Левый отложистый берег затопила снулая, пузырившаяся вода — где на километр, а где и на два. Она подкралась вплотную даже к деревеньке на гриве, под сенью могучих берез. Затоплена была чуть ли не по самую крышу банешка в низинке, на спуске к реке, а махонькая, как бы кружевная деревянная церквушка в стороне — за выгоном — оказалась совершенно отрезанной от суши.
К острову-пятачку с древней той церковкой прибило сот пять бревен. Если в ближайший день бревна не оттащат на фарватер, а паводок спадет, они обмелеют. А сколько еще останется в ериках, среди лугов заготовленного зимой строительного леса? Дно реки заиливается, бревна разлагаются, отравляют воды. Вот об этих и других бедах и промашках на сплаве я и писала вчера до полуночи в нарядной.
У тенистой ветлы остановился невзрачного вида плосколицый старик. Пегая — с рыжиной — востренькая бороденка его, казалось, век была нечесана.
— Это ты, дочка, в Богородск оказию поджидаешь? — спросил старик, приподнимая над непорочно розовой лысиной войлочную шляпу.
— Да, — кивнула я.
— Ну, так и мы обождем.
И, бросив на лавку брезентовый плащ, уселся рядом со мной. Багажа у него никакого не было.
«Не очень вежливо, наверно, сидеть молча», — подумала я.
— Вы к кому-то в гости? — спросила. — Или живете в Богородске?
Старик тотчас встрепенулся, словно он только и ждал моего вопроса.

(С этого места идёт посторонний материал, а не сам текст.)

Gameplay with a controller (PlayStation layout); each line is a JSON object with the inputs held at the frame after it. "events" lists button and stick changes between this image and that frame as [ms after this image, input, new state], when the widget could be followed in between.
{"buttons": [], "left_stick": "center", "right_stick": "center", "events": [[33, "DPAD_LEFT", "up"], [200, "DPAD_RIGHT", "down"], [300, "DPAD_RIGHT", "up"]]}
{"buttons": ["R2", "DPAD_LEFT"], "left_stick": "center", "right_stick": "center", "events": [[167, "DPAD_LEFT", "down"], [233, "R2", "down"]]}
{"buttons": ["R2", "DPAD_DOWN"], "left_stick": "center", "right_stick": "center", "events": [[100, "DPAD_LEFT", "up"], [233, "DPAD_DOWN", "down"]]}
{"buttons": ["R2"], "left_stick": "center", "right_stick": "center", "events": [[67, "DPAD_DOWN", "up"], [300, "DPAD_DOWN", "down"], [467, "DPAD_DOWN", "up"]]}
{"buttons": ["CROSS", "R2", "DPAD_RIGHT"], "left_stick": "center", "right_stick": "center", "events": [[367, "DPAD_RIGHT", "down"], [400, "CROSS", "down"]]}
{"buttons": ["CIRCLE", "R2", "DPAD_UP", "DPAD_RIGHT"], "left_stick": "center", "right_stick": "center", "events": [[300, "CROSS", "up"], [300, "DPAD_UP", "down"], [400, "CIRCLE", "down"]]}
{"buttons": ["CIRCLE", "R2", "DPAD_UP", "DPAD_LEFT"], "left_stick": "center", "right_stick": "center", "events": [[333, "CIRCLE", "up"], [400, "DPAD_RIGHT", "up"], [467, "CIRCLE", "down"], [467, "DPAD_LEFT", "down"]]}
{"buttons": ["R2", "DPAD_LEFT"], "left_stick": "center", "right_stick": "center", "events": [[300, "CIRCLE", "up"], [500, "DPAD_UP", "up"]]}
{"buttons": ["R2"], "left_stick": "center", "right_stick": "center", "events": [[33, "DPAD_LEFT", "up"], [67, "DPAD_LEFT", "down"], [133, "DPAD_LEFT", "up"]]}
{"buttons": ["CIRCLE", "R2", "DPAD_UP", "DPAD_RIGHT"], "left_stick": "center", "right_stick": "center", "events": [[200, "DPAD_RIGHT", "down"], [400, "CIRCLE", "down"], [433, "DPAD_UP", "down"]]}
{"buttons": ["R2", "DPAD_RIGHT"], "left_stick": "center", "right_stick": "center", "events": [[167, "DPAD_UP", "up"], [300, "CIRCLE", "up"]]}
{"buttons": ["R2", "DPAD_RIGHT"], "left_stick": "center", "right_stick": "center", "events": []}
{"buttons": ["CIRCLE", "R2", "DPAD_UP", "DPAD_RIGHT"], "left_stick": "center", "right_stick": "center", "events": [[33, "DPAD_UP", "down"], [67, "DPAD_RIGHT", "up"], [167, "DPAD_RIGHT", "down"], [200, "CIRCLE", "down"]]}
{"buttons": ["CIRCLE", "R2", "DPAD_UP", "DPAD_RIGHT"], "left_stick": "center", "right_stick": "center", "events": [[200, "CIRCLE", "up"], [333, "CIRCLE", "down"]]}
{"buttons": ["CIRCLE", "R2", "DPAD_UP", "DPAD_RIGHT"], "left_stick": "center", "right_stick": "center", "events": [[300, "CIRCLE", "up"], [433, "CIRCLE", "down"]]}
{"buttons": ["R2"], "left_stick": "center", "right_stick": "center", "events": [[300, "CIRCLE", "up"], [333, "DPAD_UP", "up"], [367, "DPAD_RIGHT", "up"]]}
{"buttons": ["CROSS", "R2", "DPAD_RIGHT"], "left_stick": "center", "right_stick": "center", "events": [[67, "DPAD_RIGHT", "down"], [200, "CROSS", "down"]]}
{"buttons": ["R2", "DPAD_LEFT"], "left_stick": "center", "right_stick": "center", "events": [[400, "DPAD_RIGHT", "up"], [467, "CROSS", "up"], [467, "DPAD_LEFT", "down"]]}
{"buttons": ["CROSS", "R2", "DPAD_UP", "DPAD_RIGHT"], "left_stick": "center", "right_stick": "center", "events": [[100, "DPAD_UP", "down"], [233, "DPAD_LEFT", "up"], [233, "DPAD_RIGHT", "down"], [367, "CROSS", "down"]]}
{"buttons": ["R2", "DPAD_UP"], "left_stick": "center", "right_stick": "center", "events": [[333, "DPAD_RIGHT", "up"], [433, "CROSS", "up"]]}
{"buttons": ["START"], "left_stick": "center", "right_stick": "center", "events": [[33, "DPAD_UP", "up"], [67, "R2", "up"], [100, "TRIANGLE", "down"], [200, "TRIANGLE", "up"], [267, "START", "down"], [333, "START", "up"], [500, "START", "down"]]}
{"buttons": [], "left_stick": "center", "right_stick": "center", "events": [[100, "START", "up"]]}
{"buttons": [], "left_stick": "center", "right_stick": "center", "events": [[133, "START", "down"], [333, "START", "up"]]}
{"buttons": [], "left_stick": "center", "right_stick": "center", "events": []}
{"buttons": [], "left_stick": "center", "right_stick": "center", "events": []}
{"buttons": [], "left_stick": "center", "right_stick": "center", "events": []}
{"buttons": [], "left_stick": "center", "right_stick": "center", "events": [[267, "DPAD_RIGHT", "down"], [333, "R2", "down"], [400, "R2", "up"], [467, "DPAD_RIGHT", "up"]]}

— Сынище у меня в городу, — бойко заговорил он. — Девица сманила, с которой до службы погуливал. Она, разлучница, язви ее в печенку, в Богородск в ателью швейную пристроилась. Такая краля: себе на уме с горошком! Ну и мой Емеля сразу же взбрыкнул, как из армии возвернулся: «Не останусь дома! К Надежде подамся!» Бабка в слезы — у нас еще бабка жива, матушка моя. Сто осьмой с Алексея божьего человека пошел. Ну, это самое, бабка в слезы, старуха моя скулит, Глашка, замужняя дочь, коровой ревет. Сплошное водополье! А он, мохнорылый, железная душа, на своем стоит: «Уеду, и все тут! Не могу без Надежки дня прожить!» Ровно Надежка эта болтами к сердцу прикрутила губошлепа. И перед Октябрьской мотанул в Богородск.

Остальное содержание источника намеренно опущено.